Long after I'd made the last major revisions to How To Buy a Love of Reading--the Advance Readers Copies already printed, the copyedits completed--I began creating the "books" on the virtual bookshelf of my website. By providing interested readers with additional material, (photo albums, a journal, excerpts from fictional books mentioned in the novel), I wanted to extend the world of the novel past its covers. I thought it would be a fun project, and I knew the site's wonderful designer, eat.tv, inc, would make the "books" look terrific. I loved the fictional world of the book I had written about for so long. I thought of it like going back to visit a place where I'd "lived" for so long.
But here's the thing: forgive the cliché (which would make at least one of my characters cringe), but you can't go home again.

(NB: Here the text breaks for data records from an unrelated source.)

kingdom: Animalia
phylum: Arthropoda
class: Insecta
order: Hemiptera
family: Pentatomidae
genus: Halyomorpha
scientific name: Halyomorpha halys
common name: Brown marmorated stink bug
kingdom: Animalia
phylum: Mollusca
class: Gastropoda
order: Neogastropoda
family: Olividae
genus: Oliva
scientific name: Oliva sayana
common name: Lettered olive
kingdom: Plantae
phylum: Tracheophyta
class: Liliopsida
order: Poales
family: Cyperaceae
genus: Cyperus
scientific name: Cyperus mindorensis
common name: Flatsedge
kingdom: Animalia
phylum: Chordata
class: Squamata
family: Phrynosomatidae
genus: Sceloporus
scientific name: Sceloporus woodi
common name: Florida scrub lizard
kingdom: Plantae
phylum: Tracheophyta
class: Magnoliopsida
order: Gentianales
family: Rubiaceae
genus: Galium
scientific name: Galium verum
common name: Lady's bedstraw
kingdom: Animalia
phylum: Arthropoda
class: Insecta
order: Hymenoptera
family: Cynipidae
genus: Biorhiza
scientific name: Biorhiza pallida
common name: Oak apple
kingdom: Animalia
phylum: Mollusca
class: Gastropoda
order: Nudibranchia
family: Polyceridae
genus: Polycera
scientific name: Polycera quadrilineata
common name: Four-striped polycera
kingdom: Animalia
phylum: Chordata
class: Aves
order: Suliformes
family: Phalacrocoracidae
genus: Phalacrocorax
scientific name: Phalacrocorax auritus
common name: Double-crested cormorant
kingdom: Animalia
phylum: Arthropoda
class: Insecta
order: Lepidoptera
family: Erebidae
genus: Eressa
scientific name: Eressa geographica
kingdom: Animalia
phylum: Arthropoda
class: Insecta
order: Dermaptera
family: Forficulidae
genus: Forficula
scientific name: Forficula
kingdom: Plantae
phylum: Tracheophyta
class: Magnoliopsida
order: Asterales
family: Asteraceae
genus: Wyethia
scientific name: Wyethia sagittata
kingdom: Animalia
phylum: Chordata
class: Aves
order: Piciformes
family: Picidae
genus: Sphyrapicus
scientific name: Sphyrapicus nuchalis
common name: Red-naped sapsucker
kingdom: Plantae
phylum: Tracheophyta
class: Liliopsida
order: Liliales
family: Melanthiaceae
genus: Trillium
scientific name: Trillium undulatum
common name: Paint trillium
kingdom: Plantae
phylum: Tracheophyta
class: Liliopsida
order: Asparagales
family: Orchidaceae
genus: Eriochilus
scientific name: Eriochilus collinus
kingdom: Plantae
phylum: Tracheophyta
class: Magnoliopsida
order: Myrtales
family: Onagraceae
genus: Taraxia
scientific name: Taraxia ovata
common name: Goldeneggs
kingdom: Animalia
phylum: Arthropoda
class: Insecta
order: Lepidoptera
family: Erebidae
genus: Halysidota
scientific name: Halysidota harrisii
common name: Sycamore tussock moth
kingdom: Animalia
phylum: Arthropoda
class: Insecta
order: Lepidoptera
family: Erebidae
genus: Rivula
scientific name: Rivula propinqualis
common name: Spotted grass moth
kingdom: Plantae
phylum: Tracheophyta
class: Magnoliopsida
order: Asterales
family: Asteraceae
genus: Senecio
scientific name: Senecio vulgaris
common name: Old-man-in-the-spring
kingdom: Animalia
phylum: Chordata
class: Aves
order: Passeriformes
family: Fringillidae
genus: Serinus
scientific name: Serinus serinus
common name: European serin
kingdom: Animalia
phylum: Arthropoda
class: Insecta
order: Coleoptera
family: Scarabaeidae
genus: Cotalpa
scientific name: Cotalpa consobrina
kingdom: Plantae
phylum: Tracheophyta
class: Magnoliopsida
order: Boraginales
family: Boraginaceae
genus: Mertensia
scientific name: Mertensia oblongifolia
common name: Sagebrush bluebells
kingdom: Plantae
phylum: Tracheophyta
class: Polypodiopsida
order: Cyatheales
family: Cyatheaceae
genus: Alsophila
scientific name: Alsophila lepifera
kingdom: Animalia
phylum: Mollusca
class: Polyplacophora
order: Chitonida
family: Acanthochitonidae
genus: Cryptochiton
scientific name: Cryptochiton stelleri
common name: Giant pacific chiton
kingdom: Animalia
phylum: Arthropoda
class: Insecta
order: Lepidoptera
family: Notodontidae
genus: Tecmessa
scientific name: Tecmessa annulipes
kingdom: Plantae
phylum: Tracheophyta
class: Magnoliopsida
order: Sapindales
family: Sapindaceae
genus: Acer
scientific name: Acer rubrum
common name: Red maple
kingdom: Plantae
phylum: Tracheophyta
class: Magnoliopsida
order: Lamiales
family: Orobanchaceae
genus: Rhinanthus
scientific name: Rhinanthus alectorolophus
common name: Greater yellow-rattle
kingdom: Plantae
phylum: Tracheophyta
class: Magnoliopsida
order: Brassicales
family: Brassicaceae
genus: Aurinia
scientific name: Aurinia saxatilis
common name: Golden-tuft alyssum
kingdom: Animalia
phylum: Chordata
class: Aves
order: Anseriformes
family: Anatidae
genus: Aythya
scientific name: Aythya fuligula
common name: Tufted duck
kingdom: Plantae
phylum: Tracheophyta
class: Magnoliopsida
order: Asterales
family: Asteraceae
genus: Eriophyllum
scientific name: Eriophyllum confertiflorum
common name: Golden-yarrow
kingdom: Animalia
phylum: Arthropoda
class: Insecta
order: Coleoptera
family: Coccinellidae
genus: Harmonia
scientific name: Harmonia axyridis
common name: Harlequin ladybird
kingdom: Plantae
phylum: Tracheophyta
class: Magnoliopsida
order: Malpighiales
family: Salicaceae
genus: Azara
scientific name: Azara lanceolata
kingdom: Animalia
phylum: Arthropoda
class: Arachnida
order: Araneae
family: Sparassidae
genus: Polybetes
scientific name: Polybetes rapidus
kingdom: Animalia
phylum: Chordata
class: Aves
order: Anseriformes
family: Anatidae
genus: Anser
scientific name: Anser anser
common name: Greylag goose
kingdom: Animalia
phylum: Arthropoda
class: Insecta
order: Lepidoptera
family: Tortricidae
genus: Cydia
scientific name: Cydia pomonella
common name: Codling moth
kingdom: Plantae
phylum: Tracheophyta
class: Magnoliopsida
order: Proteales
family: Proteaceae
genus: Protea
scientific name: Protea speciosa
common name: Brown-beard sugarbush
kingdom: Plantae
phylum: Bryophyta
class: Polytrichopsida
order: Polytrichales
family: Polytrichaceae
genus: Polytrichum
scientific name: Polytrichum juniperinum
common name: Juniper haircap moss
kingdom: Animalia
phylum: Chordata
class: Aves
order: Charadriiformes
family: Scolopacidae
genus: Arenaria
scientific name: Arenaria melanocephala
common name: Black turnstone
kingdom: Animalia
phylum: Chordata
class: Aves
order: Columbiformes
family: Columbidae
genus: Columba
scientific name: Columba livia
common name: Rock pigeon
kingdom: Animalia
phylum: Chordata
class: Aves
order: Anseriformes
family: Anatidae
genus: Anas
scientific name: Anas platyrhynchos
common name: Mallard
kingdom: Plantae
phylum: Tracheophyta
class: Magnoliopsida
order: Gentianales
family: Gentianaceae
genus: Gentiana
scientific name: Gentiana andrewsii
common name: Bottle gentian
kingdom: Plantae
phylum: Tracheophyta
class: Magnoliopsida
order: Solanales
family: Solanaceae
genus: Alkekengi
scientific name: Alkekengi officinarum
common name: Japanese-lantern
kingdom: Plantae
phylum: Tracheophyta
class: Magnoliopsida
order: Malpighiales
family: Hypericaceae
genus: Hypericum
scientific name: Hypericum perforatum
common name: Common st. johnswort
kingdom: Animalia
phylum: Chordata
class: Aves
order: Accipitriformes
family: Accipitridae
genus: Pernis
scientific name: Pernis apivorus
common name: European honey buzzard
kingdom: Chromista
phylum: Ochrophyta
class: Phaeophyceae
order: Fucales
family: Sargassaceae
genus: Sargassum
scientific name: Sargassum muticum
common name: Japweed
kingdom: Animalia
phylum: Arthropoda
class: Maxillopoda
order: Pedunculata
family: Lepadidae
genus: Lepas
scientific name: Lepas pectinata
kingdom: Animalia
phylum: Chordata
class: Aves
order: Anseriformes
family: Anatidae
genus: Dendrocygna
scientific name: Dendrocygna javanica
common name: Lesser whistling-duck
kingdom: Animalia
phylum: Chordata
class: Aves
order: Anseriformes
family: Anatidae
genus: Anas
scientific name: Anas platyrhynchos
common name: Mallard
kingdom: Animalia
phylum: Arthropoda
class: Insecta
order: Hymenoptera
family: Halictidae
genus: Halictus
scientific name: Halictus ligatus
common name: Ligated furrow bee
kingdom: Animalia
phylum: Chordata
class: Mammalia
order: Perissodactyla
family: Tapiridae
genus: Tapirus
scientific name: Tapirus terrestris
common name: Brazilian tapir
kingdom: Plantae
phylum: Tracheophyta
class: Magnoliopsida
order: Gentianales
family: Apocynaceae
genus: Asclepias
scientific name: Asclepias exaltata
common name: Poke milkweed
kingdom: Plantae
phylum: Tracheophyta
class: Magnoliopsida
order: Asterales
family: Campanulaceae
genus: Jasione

Or at least, as I discovered, not without a lot of cognitive dissonance.
Revisiting my own text, reading the book and deciding what I could put onto the site that could add to the story without altering anything in the story, I started to feel like an intruder, a time traveler (who has to make sure she doesn't step on a butterfly, else the entire history of mankind will be irrevocably changed). It wasn't that difficult not to misstep. But after stomping around that world so long, doing whatever I pleased in it, I resented having to look where I trod. As happy as I was to be able to create the new site material, I was happier, still, when it was over and I could leave the world of How To Buy a Love of Reading. It isn't my world anymore; it belongs to the characters.
We talk about literature in the present tense (Alice follows the White Rabbit, Tom Sawyer runs away) because--as my high school English teachers told me and as I went on to tell students of my own years later--the novel is forever "happening," the text eternally "alive." My book is alive, all the characters playing their parts in the present. But I can no longer interact with them. I'm only a ghost, looking in from their past.